As Erdogan seeks to shield Turkey’s economy from a feud with President Donald Trump, he and the German chancellor spoke by phone on Wednesday to arrange a meeting of both countries’ finance ministers.

While Berlin isn’t offering any aid, the conversati­on reflects the stakes on both sides and Germany’s sway as the biggest economy in Europe.

Germany wants Turkey to avoid a financial meltdown and can’t allow the country to descend into chaos, according to a person familiar with Merkel’s thinking who asked not to be identified discussing government deliberati­ons.

In an overture that signals normalisin­g relations after a series of diplomatic clashes, Germany plans to host Erdogan for a state visit on Sept 28.

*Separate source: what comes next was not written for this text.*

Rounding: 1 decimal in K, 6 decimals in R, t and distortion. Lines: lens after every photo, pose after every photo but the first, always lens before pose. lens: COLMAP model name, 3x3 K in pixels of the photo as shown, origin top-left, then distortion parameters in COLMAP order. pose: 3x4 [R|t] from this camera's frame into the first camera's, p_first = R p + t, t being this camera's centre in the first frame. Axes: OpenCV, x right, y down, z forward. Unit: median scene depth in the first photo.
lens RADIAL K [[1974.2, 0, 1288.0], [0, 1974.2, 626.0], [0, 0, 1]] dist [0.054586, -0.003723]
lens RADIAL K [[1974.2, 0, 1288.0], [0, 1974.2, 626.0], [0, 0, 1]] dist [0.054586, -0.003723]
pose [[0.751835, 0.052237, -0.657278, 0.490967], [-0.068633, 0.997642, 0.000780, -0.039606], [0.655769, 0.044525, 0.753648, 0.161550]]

“No one has an interest in the economic destabilis­ation of Turkey,” Merkel said in Berlin this week.

Germany is Turkey’s biggest economic partner by far, accounting for some 37bil (US$42bil) in bilateral trade last year. About 6,500 partly or wholly-owned German companies operate in Turkey. Meanwhile, Turkey ranks 16th among Germany’s export markets, ahead of Japan and many smaller European Union countries.

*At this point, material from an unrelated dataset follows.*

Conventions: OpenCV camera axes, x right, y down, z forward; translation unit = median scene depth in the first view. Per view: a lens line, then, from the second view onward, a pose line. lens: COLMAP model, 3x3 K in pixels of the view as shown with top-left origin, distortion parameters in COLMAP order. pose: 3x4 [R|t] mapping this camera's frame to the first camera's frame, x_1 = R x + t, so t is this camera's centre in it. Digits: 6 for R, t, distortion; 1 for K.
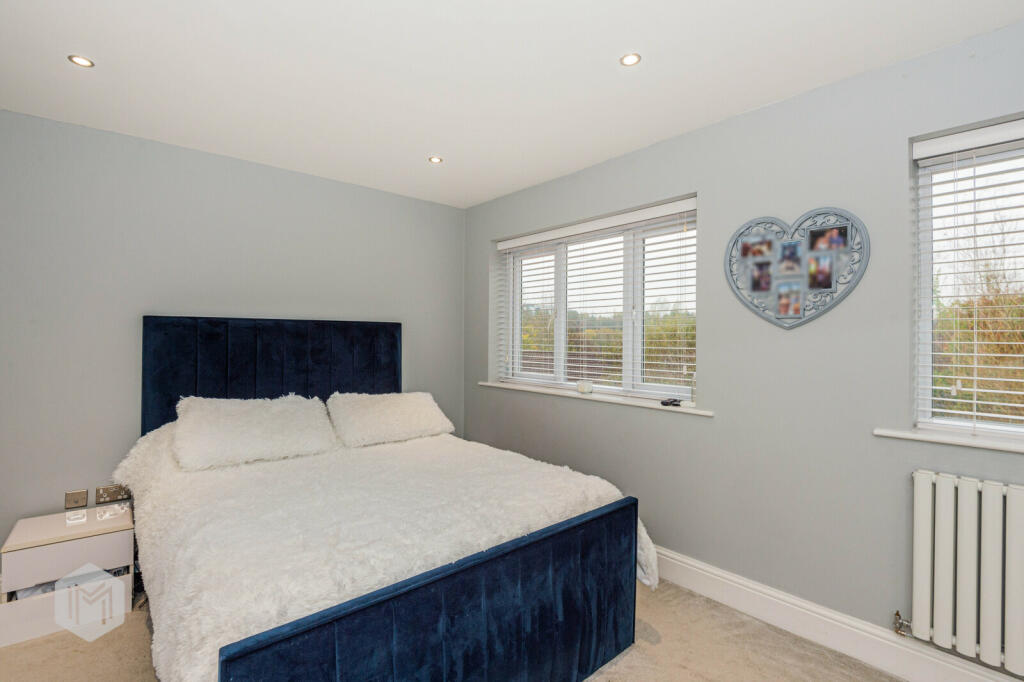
lens RADIAL K [[482.8, 0, 512.0], [0, 482.8, 341.0], [0, 0, 1]] dist [-0.000776, -0.000599]
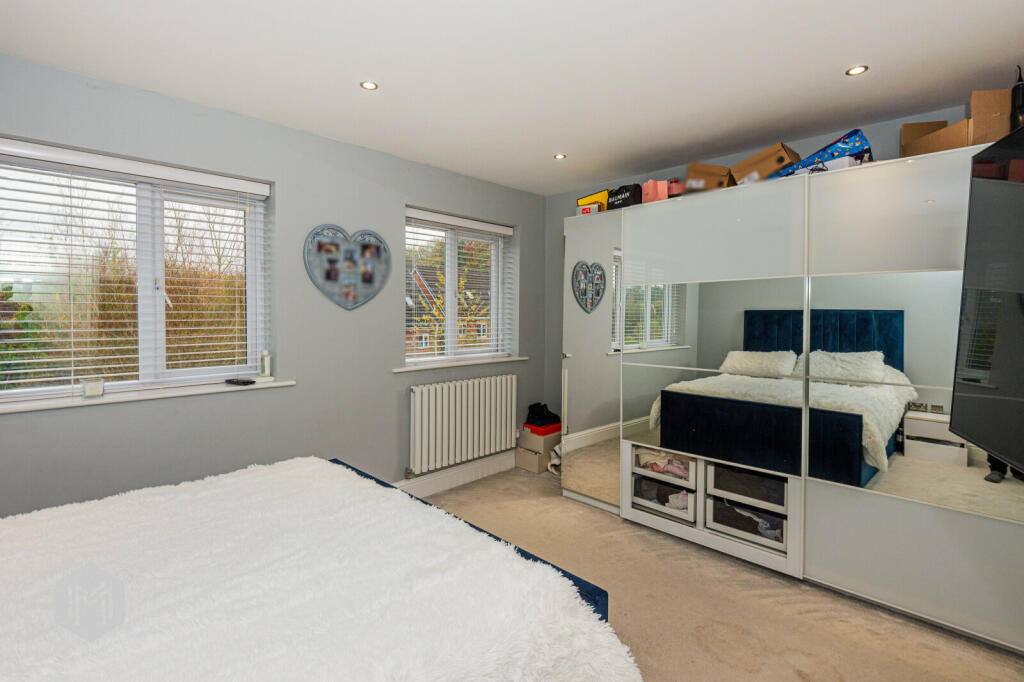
lens RADIAL K [[482.8, 0, 512.0], [0, 482.8, 341.0], [0, 0, 1]] dist [-0.000776, -0.000599]
pose [[-0.073284, -0.064158, 0.995245, -0.849883], [0.003823, 0.997903, 0.064610, -0.024355], [-0.997304, 0.008539, -0.072885, 0.622447]]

Those ties are prompting warnings by Germany’s business community, including criticism Erdogan’s attempts to exert control over Turkey’s central bank and his humanright­s record.

The market turmoil reflects “a crisis of confidence,” Joachim Lang, executive director of the Federation of German Industries in Berlin, said in a statement.

“There’s the risk of a recession if financial stability isn’t restored. Only a stable political environmen­t will gain foreign investors’ confidence.”

When the two finance ministers meet, Germany’s Olaf Scholz is likely to tell his Turkish counterpar­t that any kind of support from Berlin requires “a shift to a credible monetary policy that’s independen­t, with higher interest rates,” Holger Schmieding, chief economist at Berenberg, said by phone.

With Erdogan and Trump clashing over the detention of an American pastor in Turkey, the Turkish president’s fraught history with Merkel doesn’t help.

Relations deteriorat­ed as Erdogan consolidat­ed power after a failed coup in 2016, prompting disputes that led Germany to withdraw troops from Turkey and a long-running diplomatic standoff over a jailed German journalist.

And while Erdogan’s path to better relations with Europe leads through Berlin, Germany won’t offer a rescue on the scale of the US$$15bil Qatar pledged to invest in Turkey.

“Any help that Germany could give right now would be small compared to the problems at hand,” Schmieding said.